Exercise aim =>
Your reply should hold exactly the lines from the one that contains "mouse_move(605, 294)" through the end of the data. Repeat them word for word.

Data supplied =>
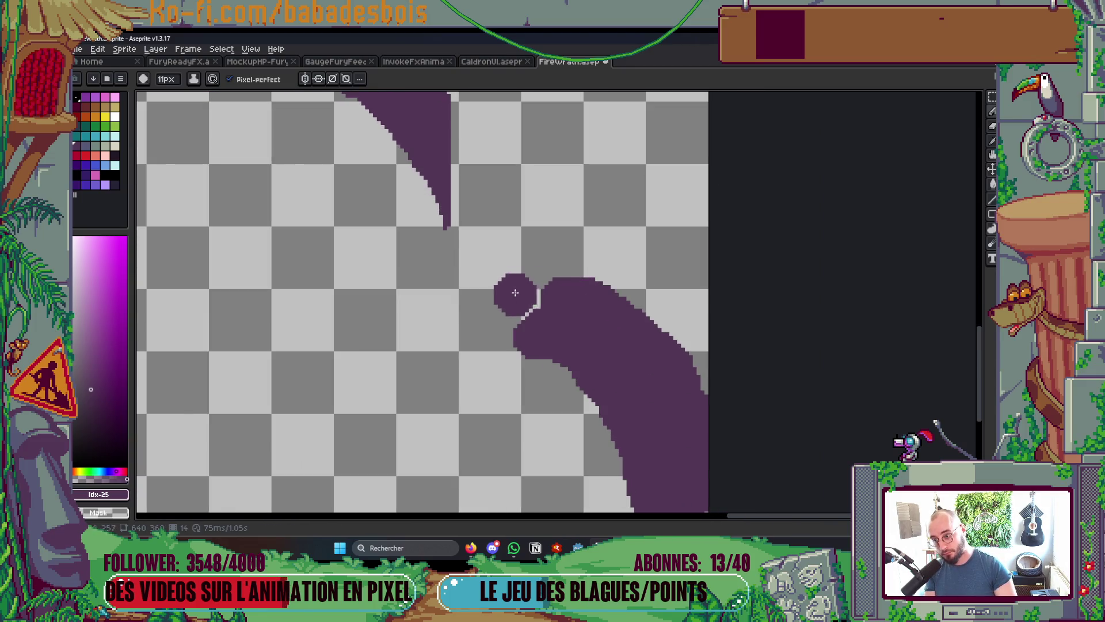
mouse_move(535, 297)
mouse_down()
mouse_move(605, 294)
mouse_move(685, 348)
mouse_up()
scroll(767, 342, down, 5)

Exercise answer =>
mouse_move(605, 294)
mouse_move(685, 348)
mouse_up()
scroll(767, 342, down, 5)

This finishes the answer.